The ability to imprint a given material property to another through a proximity effect in layered 2D materials has opened the way to the creation of designer materials. Here, molecular‐beam epitaxy is used for direct synthesis of a superconductor–ferromagnet heterostructure by combining superconducting niobium diselenide (NbSe2) with the monolayer ferromagnetic chromium tribromide (CrBr3). Using different characterization techniques and density‐functional theory calculations, it is confirmed that the CrBr3 monolayer retains its ferromagnetic ordering with a magnetocrystalline anisotropy favoring an out‐of‐plane spin orientation. Low‐temperature scanning tunneling microscopy measurements show a slight reduction of the superconducting gap of NbSe2 and the formation of a vortex lattice on the CrBr3 layer in experiments under an external magnetic field. The results contribute to the broader framework of exploiting proximity effects to realize novel phenomena in 2D heterostructures.
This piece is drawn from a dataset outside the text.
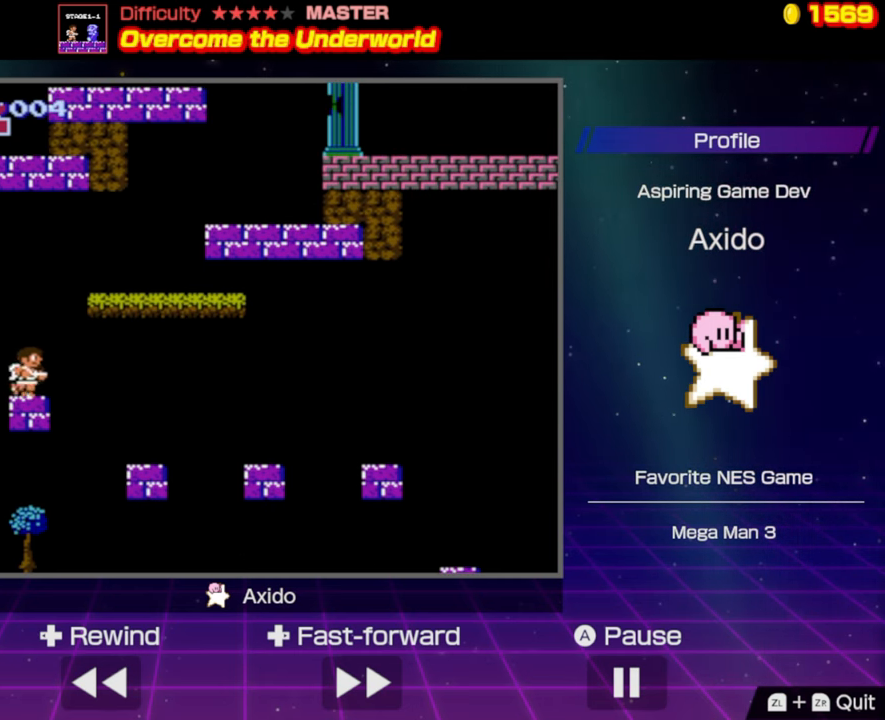
{"buttons": ["DPAD_RIGHT"], "events": [[433, "A", "up"]]}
The electronic and magnetic properties of a 2D monolayer ferromagnet on a layered superconducting substrate are studied using different experimental techniques and theoretical calculations. It is confirmed that the chromium tribromide monolayer retains its ferromagnetic order and induces proximitized magnetism on the underlying superconductor niobium diselenide. The results contribute to the broader framework of exploiting proximity effects to realize novel phenomena in 2D heterostructures.